▶ [Activity 1]: In the post about Terry Pratchett, reproduce the passage starting at "Just Say No" and ending at "post from 2013.".
▶ [Activity 2]: According to the post about Terry Pratchett, why should it not come as a surprise that he wrote the best popular science book? Answer in one to three sentences.
▶ [Activity 3]: In the post about Terry Pratchett, find the sentence that describes the universe he created, and list every adjective it uses for that universe.

Monthly Archives: September 2013

Just Say No to Fairytale Science

Terry Pratchett was one, if not my all time, favorite author. Luckily for me, he was also one of the most prolific ones, creating an incredible rich, hilarious yet endearing universe, populated with the most unlikely yet humane characters. What drew me in, when I started reading his books twenty years ago, was his uncanny sense for the absurdities of modern physics. Therefor it shouldn’t really come as a surprise that he also wrote the best popular science book there is. To honor the man, and mark his passing, I republish this post from 2013.

ScienceUntil recently, there was no competition if I were to be asked what popular science book I’d recommend to a non-physicist.   It was always Terry Pratchett’s The Science of Discworld. It comes with a healthy dose of humor and makes no qualms about the fact that any popularized version of modern physics essentially boils down to “lies to children”.

▶ [Information provided]:
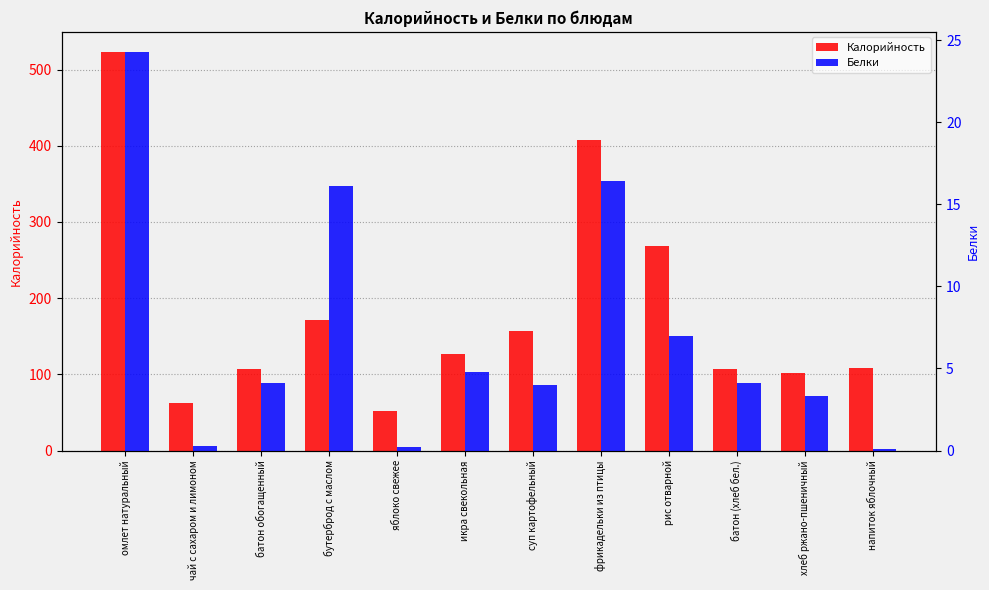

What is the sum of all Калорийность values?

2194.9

▶ [Solution 1]:
Just Say No to Fairytale Science

Terry Pratchett was one, if not my all time, favorite author. Luckily for me, he was also one of the most prolific ones, creating an incredible rich, hilarious yet endearing universe, populated with the most unlikely yet humane characters. What drew me in, when I started reading his books twenty years ago, was his uncanny sense for the absurdities of modern physics. Therefor it shouldn’t really come as a surprise that he also wrote the best popular science book there is. To honor the man, and mark his passing, I republish this post from 2013.

▶ [Solution 2]: It should not come as a surprise because Pratchett had an uncanny sense for the absurdities of modern physics. That sense is what first drew the writer to his books twenty years earlier.

▶ [Solution 3]: rich, hilarious, endearing